3 / Funmilayo Ransome Kuti ( – , Nigeria),  est une enseignante et femme politique nigériane, militante des droits des femmes.

Funmilayo Ransome Kuti est l’une des leaders de sa génération. Son engagement pour l’indépendance du Nigeria, pour le droit de vote et l’émancipation économique des femmes est sans précédent. À l’issu de ses études, elle occupe un poste d’enseignante à l’école des filles d’Abeokuta. À cette période, elle abandonne ses prénoms chrétiens-Frances Abigail-pour ne conserver que son prénom yoruba, et s’attache à utiliser sa langue maternelle.

Avec Elizabeth Adekogbe, elle assure avec dynamisme la direction du mouvement pour le droit des femmes dans les années 1950. Elle fonde l’union des femmes d’Abeokuta, dont le registre d’inscription compte plus de 20 000 personnes, et qui rassemble des femmes lettrées et analphabètes. Plus tard, elle s’allie avec Margaret Ekpo, une militante de l’Est du pays, au sein de l’Union des femmes nigérianes, dont elles sont respectivement présidente et secrétaire.

Fela Kuti

En 1938!, Funmilayo Ransome Kuti donne naissance à Fela Kuti, qui deviendra le célèbre chanteur, saxophoniste, chef d’orchestre créateur de l’afro-beat et homme politique que l’on connaît. Nul doute qu’elle soit à l’origine de cette influence militante sur son fils, qui n’a cessé de critiquer ouvertement le système corrompu, à travers sa musique et des discours enflammés. Il sera de nombreuses fois arrêté et torturé. Sa mère sera défenestrée. Harcelé par la police, il s’exilera au Ghana, d’où il sera chassé l’année suivante pour avoir soutenu une violente manifestation d’étudiants qui ont trouvé en : « Zombie, oh zombie… » leur cri de ralliement contre la junte du dictateur ghanéen. Les tournées qui le mènent un peu partout en Afrique, en Europe, aux États-Unis, rencontrent partout un accueil triomphal et lui confèrent une notoriété mondiale ainsi qu’un statut d’artiste activiste panafricaniste.

4/ Afeni Shakur (9 janvier 1947 – 2 mai 2016), militante africaine-américaine, membre du Black Panther Party et de la Black Liberation Army.

En avril 1969, Shakur est arrêtée pour avoir conspiré avec d’autres membres des Black Panther dans l’élaboration d’attentats à la bombe à New York.
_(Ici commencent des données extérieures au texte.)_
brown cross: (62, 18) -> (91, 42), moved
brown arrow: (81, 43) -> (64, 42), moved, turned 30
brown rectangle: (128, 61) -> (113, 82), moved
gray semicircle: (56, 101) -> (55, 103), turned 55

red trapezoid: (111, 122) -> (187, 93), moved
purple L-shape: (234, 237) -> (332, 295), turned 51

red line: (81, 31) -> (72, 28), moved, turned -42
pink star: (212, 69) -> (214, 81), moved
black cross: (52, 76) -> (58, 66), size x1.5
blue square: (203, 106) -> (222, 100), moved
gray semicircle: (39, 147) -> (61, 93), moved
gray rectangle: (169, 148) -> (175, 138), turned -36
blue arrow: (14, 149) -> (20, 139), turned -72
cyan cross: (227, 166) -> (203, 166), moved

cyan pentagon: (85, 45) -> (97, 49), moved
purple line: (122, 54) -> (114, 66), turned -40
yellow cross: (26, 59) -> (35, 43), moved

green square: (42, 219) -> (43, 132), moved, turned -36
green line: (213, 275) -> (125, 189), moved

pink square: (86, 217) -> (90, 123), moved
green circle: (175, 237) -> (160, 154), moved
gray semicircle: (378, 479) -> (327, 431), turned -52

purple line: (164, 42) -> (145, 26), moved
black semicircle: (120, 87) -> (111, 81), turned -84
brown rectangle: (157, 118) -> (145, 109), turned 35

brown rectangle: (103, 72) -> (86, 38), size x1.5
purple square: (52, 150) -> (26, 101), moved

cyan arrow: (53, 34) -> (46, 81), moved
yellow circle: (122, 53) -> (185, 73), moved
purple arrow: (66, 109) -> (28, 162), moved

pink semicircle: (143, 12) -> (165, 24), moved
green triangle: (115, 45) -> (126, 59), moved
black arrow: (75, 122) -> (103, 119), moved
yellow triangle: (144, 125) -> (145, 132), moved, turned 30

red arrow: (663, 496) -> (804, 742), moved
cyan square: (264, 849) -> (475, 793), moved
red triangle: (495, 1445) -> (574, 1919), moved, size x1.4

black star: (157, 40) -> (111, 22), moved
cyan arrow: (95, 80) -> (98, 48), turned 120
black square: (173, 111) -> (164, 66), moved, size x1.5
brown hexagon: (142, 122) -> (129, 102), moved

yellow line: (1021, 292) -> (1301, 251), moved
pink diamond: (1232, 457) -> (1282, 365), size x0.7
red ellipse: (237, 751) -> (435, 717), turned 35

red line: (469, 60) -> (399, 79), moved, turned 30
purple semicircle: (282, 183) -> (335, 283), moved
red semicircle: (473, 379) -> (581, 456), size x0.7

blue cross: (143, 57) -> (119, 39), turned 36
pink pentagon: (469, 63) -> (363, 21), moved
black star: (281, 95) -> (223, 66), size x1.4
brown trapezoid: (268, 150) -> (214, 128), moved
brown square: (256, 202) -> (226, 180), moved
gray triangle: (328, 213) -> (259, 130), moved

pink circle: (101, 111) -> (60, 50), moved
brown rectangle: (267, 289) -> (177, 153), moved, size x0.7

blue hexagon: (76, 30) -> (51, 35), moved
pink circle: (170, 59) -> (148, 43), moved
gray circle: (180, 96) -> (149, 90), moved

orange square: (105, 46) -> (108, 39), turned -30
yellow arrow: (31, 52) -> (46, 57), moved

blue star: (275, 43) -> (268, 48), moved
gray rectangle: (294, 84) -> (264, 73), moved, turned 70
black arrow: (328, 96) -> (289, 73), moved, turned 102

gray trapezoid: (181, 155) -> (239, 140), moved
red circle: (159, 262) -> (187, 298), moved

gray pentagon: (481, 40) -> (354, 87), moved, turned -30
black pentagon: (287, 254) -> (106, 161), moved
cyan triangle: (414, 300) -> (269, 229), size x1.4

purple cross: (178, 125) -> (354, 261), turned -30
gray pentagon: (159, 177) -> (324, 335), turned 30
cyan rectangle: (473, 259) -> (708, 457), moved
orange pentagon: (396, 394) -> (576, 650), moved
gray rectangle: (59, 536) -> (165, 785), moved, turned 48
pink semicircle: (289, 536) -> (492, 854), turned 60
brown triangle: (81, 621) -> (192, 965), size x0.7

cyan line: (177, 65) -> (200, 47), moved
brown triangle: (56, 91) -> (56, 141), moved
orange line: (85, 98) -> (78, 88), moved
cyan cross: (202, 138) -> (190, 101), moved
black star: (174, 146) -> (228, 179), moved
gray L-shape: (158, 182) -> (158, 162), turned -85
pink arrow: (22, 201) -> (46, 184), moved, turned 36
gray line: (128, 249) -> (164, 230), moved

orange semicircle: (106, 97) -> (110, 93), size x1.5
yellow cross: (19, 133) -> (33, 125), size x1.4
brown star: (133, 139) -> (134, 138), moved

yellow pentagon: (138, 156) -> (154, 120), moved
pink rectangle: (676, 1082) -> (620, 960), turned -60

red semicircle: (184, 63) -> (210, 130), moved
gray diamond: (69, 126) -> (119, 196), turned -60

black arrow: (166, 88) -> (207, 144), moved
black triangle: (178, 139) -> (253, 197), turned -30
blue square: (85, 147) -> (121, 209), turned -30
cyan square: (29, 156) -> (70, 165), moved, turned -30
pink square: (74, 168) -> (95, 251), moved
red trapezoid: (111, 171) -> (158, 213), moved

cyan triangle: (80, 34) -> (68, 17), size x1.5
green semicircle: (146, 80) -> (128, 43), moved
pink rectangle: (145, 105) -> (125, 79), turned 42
Avec une caution fixée à 100 000 $ chacun pour les 21 suspects. Les Black Panthers décidèrent de lever l’argent de la caution en premier pour Joseph et Afeni Shakur afin que ces deux-là puissent travailler pour réunir la caution des autres. Shakur avait réussi cette mission. Après avoir lu l’histoire de Fidel Castro, elle choisi de se représenter elle-même au tribunal, disant aux autres accusés Panthers que s’ils étaient reconnus coupables, ce serait eux qui purgeraient une peine d’emprisonnement, pas les avocats. Enceinte lors du procès et condamnée à une peine de trente ans d’emprisonnement, Shakur a interrogé des témoins et plaidé devant le tribunal. Elle et les autres membres du « Panther 21 » ont été acquittés en mai 1971 après un procès de huit mois. Son fils, Lesane Parish Crooks, est né le 16 juin 1971. Il sera renommé Tupac Amaru Shakur l’année suivante, en 1972.

Durant sa carrière musicale, Tupac (16 juin 1971 – 13 septembre 1996) ne cessera de dénoncer les injustices subies par son peuple, la violence, la misère dans les ghettos. D’ailleurs, le neveu d’Assata Shakur affirme dans l’une de ses phrases très célèbre : « Je ne dis pas que je vais changer le monde, mais je vous garantis que je vais susciter le cerveau qui va changer le monde. » Tupac Shakur compte plus de 75 millions d’albums écoulés à l’international. Le magazine Rolling Stone lui attribue la 86ème place de son classement des plus grands artistes musicaux de tous les temps. Il est assassiné le 13 septembre 1996 à Las Vegas.

 

Ces femmes sont des preuves concrètes que les mères jouent un rôle crucial dans l’éducation et le développement de la conscience auprès des enfants. L’avenir d’un peuple dépend en grande partie de ce qu’elles inculquent à leurs enfants.